In fact we don’t even have to go so far as an ape — if you took most people and put them in a box and asked them to organize a trillion copies of themselves to compute their enlightened judgment, the results wouldn’t be pretty.
It seems strange for the people having this discussion to imagine that the threshold is right below them. Surely it is more likely that there are more sophisticated creatures than humans, who might think to themselves “well clearly if you put a human in this process it wouldn’t work, most of them couldn’t even understand inter-universal Teichmüller theory.”
We could make the same argument with respect to time: it seems likely that HCH fails if run with a human who only has ten seconds to spend thinking. So why think that a day is enough time?
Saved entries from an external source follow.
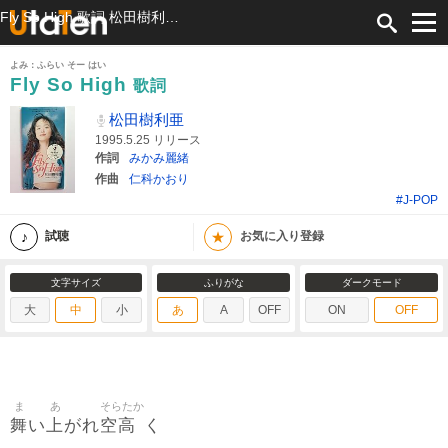
Fly So High 歌詞 松田樹利亜 ふりがな付
よみ：ふらい そー はい
Fly So High
歌詞
松田樹利亜
1995.5.25 リリース
作詞
みかみ麗緒
作曲
仁科かおり
#J-POP
★
試聴
お気に入り登録
文字サイズ
ふりがな
ダークモード
大
中
小
あ
A
OFF
ON
OFF
ま
あ
そらたか
舞
上
空高
い
がれ
く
I think that these arguments are mistaken — that’s not to say that HCH is obviously universal, but it is to say that we shouldn’t be a priori surprised if there is a universality threshold and it lies within the range of human variation, or between “ten seconds” and “a day.”
An algorithmic analogy
Suppose that we were instead interested in the algorithmic capacity of HCH: what functions can be computed by HCH, given a natural description of the function?
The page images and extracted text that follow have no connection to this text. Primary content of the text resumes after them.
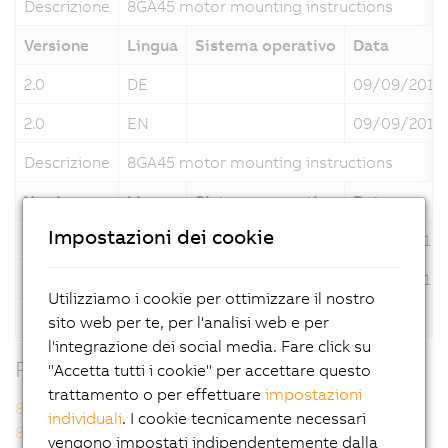
Descrizione
8GA45 motor mounting instructions
Versione
Lingua
Sistema operativo
Data
2.0
DE
09/09/2016
2.0
EN
09/09/2016
Descrizione
8GA45 motor mounting instructions
Versione
Lingua
Sistema operativo
Data
Impostazioni dei cookie
1.0
DE
13/05/2016
1.0
EN
13/05/2016
Utilizziamo i cookie per ottimizzare il nostro
Descrizione
8GA45 motor mounting instructions
sito web per te, per l'analisi web e per
l'integrazione dei social media. Fare click su
Prodotti correlati
"Accetta tutti i cookie" per accettare questo
trattamento o per effettuare
impostazioni
8GA45-067hh003klmm
8GA45-067hh004klmm
individuali
. I cookie tecnicamente necessari
8GA45-067hh005klmm
8GA45-067hh007klmm
vengono impostati indipendentemente dalla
For this problem, there seems to be a clear universality threshold. As long as a human is sophisticated enough to eventually understand and develop the idea of a robust universal computer, and to implement simple logic operations with modest accuracy, then their HCH can compute arbitrary computable functions.
On the other hand, an ape’s HCH is not going to be able to implement much of anything, and indeed it seems plausible that the majority of humans would not be able to implement particularly complex functions. And if we give a human only ten seconds, they probably can’t implement a very complex function either.
So for this natural problem there actually is a clear universality threshold in HCH’s behavior.
Caveats
How good is the analogy? One might object that this universality claim is really about learning to use external computational resources — in some sense this is different in kind from moral deliberation.
But I think these two cases are actually closely analogous in the relevant way.
We are confident that an ape’s HCH doesn’t do anything good for basically the same reasons we are confident that an ape’s HCH can’t compute anything complicated: they couldn’t build any the machinery to do anything more sophisticated than the initial ape.
How is the function described? One might object to assuming that we are “given a natural description of the function.” Perhaps this smuggles in a human-centric notion of “natural description.”
But we could loosen this condition to “given any advice whatsoever” and we still seem to observe a universality threshold — there seems to be no reasonable advice that would cause a realistic ape to reliably implement a very complex logical function. For a clever human you can pick just about any natural representation and they’ll get it.
Alternatively, we could observe that language itself seems to exhibit a universality transition, which is independent support for the original claim. Humans understand a range of universal languages into which any other language can be translated with enough effort (roughly speaking). Other animals do not have such a language.
Conclusion
The analogy to computation doesn’t provide direct positive evidence for the universality of HCH in the moral sense. But I think it does provide a strong reason to be skeptical of skepticism about the existence of a universality threshold within the range of human variation; universality thresholds are not an uncommon phenomenon, and in fact humans straddle a number of similar thresholds.
In the end I think that we have to use other arguments and intuitions to try to determine whether HCH is universal.